The “show choir experience” will feature the Signal Hill Alumni as well as approximately 22 choir singers from Signal Hill now living in Trinidad, and also from other choirs. For Arnold, not only does the show provide a chronicle of TT’s music but it also provides a way for TT to earn creatively.

Arnold said the idea came to him from similar work done in the 1990s. “For the last few decades, since 1990, we went into this thing about choral calypso, which was arranging calypsoes not only as medleys but in terms of presenting it in four-part choral harmonies, giving it new arrangement – similar to what the pan would have been doing. After all these years we now have a collection of that. It hit me that the same way we have to build different products around our music, the same way we have the UTT orchestra doing interpretations, the military band doing interpretations of 1990 calypsoes in nice harmonic phrasing. The same thing can happen with choirs.”

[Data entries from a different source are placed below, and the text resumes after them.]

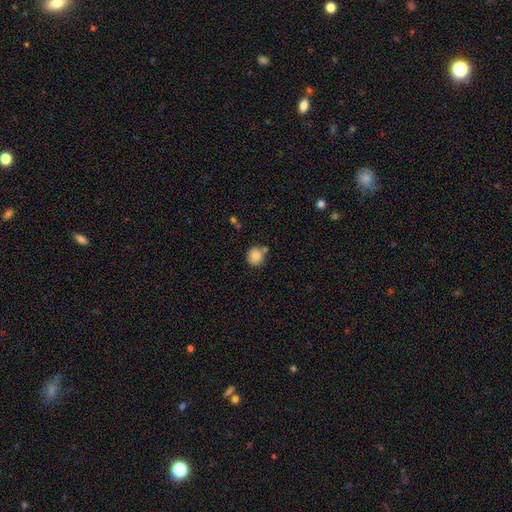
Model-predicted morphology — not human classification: Q: Smooth or featured?
A: smooth (85%); runner-up: star or artifact (9%)
Q: How rounded?
A: round (87%); runner-up: in between (12%)
Q: Merging?
A: none (72%); runner-up: minor disturbance (13%)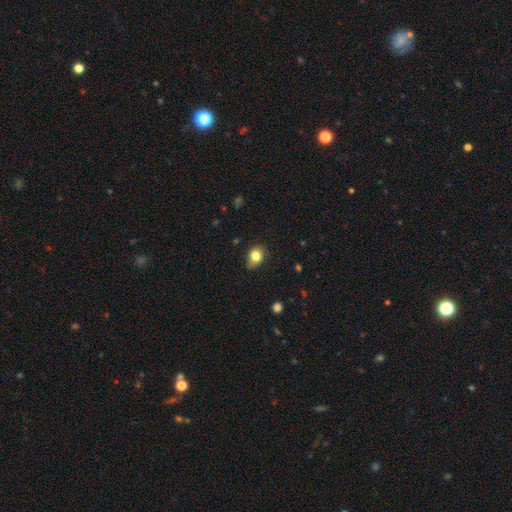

This, he said, presents a new way in which TT can export its music.

Arnold said the general idea is to curate TT’s music, to have all the music written out and actually commercialised, “so that other people can actually do the arrangements.”

Explaining how this could bring earnings to the country, Arnold said groups such as Signal Hill which travel all over the world to choral festivals were constantly asked, “‘Can I get an arrangement of this or that?’ – and we don’t have it.”

The Signal Hill Alumni choir will take its audience through Soca's evolution at Soca-Lypso. The choral show piece will take place on January 7 at Queen's Hall.

With IP (Intellectual Property) legislation, he explained, every song’s composer and lyricist get royalties once it is played.

But now with neighbouring rights [this refers to the right to publicly perform, or broadcast, a sound recording] Signal Hill, as a performer, would be entitled to a quantum of royalties as well.

This opens up real possibilities for the country to earn. Arnold said, “ If another choir does it somewhere else, the reciprocal payment of royalties would occur. If the music went to a festival in Ireland and another choir is playing an arrangement we have done, then the author and composer could be in line to get royalties.”

While one might wonder how today’s soca might fit within the choral mould, Arnold said the show would trace TT’s music from its roots, calypso, right up to today’s soca. “We are going to trace some of the calypsoes and we are actually going to come right up to songs like Far From Finished, D’Journey and Phenomenal by Benjai. What we really want to show you is, really, you can see what has happened with some of the melodies over the years. You would be able to trace that, both in terms of the lyrical content and also the musical style. You would be able to trace the difference energy as well. You would see the tempo of some of the songs have now come back down a bit.”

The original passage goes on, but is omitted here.